From the entries below, gather each line containing the word "harm".

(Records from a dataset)
^^^^^^^^^^^^^^^^

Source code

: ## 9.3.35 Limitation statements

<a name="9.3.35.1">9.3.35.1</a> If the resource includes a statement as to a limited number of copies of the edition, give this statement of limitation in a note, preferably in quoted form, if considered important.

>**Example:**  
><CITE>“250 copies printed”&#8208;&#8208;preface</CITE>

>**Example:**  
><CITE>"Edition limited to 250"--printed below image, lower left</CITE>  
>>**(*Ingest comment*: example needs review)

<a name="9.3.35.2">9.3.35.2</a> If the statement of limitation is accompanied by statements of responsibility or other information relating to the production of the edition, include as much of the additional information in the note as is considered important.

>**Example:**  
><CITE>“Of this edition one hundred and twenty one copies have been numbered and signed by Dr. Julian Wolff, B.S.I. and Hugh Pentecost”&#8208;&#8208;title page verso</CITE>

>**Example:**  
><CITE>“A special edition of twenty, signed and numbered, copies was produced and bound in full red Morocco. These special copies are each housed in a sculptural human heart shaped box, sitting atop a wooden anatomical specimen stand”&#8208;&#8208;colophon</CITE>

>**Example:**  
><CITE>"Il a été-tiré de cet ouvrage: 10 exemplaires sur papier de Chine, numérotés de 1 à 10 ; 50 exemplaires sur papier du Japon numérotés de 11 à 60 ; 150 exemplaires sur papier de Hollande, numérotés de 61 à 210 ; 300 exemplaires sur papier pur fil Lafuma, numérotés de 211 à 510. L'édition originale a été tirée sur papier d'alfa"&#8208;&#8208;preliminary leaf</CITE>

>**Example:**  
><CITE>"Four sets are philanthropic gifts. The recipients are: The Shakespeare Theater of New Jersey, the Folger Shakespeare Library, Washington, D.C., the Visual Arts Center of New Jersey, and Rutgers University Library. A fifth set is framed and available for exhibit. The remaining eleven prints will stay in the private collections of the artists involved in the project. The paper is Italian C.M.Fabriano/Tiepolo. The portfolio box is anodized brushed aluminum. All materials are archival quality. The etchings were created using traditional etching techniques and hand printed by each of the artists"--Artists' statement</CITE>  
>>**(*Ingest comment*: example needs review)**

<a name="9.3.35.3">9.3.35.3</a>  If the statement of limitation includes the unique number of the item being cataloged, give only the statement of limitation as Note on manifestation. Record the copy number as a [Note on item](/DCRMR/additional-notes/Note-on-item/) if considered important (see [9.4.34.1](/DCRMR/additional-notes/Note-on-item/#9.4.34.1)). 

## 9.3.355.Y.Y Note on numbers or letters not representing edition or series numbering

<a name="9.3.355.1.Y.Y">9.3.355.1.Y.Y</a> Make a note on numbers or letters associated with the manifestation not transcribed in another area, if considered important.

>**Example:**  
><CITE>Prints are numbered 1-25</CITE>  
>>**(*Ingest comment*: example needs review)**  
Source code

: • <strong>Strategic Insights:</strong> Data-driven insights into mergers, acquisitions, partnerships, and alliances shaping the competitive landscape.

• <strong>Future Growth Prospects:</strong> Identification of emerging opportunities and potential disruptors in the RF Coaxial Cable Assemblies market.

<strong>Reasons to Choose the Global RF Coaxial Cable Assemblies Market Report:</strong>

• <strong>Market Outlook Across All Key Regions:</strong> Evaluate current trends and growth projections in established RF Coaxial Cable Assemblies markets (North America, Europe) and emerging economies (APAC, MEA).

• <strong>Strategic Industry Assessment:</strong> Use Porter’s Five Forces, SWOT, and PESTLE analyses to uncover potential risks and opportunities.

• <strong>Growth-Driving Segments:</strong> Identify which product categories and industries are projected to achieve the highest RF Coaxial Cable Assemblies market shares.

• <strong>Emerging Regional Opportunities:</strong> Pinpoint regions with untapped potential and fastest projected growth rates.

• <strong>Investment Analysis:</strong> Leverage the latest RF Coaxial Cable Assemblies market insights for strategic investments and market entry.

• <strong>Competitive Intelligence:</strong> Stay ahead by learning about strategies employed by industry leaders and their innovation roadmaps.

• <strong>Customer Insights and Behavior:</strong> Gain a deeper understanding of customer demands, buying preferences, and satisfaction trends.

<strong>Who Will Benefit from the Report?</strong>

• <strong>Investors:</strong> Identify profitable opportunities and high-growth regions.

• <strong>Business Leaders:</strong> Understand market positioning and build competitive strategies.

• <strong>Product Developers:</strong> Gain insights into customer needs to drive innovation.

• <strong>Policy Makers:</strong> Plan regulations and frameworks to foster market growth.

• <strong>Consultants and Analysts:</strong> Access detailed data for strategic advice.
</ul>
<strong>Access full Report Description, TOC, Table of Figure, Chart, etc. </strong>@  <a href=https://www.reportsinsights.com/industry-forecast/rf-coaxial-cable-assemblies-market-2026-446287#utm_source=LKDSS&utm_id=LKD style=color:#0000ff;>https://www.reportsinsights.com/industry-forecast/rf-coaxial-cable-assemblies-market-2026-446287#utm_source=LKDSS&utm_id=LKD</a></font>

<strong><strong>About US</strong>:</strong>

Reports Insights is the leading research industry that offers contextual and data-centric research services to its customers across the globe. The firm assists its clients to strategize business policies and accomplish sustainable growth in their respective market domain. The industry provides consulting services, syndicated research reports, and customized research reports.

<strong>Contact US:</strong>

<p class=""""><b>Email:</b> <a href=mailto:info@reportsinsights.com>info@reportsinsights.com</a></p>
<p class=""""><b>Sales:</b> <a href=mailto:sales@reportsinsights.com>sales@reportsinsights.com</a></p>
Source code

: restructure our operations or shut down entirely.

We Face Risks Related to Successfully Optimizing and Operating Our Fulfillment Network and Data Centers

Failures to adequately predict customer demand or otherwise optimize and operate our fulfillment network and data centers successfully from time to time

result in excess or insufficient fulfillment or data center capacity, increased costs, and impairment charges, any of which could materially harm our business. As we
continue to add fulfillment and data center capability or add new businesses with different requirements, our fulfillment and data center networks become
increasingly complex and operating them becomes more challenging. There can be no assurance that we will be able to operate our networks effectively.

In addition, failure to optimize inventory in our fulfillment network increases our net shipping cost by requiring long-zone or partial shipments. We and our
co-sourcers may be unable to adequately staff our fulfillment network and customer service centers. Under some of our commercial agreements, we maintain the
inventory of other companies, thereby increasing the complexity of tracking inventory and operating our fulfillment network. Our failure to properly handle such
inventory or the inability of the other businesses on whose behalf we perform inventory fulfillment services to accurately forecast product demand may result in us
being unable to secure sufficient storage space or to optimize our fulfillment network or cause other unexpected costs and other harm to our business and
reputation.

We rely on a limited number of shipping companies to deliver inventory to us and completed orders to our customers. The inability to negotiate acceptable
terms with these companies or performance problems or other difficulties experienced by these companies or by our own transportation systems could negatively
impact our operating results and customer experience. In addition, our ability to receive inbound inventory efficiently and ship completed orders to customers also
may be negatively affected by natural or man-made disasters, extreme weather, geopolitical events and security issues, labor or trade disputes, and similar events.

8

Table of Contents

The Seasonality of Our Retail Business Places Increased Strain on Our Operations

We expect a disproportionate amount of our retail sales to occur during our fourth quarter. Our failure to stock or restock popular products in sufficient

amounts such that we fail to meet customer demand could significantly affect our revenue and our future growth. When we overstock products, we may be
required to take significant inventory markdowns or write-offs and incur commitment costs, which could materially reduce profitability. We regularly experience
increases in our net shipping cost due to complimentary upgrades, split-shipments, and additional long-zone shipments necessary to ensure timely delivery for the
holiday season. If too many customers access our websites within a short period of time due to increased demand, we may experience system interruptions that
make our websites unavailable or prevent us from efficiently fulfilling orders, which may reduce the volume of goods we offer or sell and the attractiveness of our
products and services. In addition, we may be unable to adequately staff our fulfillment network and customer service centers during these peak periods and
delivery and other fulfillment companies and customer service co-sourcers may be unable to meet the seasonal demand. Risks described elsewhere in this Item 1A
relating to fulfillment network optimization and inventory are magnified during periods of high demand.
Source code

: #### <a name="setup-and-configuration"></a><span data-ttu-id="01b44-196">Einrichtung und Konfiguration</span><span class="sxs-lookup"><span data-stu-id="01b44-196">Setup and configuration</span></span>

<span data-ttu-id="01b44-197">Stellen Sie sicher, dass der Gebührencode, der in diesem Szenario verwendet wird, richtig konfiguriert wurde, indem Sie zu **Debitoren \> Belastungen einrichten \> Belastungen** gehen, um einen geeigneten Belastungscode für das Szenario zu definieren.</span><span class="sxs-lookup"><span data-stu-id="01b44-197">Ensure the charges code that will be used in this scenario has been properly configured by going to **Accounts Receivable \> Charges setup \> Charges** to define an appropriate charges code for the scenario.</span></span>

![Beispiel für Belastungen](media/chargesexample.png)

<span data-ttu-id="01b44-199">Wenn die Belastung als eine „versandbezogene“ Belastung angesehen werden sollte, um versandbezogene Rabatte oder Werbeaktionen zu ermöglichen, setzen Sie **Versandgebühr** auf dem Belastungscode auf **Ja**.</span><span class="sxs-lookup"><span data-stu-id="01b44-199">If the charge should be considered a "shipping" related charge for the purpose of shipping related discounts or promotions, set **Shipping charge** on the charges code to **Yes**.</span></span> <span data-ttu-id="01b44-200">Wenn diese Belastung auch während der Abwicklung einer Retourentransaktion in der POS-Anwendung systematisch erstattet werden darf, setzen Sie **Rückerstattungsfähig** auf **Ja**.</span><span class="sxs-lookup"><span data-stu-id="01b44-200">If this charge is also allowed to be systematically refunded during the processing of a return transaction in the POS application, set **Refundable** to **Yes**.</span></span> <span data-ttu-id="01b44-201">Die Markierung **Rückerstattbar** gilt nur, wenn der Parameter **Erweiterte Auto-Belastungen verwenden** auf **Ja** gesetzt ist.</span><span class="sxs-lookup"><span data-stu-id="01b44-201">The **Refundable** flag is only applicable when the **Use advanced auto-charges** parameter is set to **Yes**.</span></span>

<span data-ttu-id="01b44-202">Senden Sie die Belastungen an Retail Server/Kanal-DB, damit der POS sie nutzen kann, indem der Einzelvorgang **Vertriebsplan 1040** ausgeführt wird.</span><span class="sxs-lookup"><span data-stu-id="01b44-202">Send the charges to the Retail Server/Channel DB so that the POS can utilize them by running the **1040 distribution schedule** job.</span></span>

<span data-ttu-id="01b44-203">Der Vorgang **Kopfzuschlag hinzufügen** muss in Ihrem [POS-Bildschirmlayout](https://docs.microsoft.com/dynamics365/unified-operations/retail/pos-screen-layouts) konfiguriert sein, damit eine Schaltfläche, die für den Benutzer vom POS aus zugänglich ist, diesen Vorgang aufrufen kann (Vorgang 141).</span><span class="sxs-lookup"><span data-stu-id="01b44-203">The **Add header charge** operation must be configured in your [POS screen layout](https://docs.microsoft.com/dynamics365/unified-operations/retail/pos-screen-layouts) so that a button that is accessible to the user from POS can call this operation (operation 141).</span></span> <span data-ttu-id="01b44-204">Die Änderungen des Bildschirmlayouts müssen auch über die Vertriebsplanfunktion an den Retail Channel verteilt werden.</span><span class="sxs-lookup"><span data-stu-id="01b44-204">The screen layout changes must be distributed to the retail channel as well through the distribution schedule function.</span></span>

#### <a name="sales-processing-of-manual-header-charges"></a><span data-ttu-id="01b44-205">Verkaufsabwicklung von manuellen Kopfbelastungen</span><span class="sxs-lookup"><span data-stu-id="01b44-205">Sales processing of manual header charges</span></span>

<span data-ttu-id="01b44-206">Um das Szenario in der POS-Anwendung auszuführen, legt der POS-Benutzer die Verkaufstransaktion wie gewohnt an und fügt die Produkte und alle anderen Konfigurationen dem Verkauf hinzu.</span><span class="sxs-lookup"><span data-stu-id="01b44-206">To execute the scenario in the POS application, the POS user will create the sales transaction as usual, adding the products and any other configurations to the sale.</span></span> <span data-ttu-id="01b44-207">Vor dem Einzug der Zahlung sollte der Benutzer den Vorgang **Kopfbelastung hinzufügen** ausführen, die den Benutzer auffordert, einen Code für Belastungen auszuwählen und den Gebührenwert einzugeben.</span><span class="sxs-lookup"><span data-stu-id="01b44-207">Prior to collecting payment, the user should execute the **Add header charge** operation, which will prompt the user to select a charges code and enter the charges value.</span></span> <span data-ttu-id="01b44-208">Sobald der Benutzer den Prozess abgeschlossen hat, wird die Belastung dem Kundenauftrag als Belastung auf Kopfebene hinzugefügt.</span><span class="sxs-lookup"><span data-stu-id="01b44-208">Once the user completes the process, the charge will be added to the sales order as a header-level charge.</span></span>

^^^^^^^^^^^^^^^^

### RESPONSE
result in excess or insufficient fulfillment or data center capacity, increased costs, and impairment charges, any of which could materially harm our business. As we
being unable to secure sufficient storage space or to optimize our fulfillment network or cause other unexpected costs and other harm to our business and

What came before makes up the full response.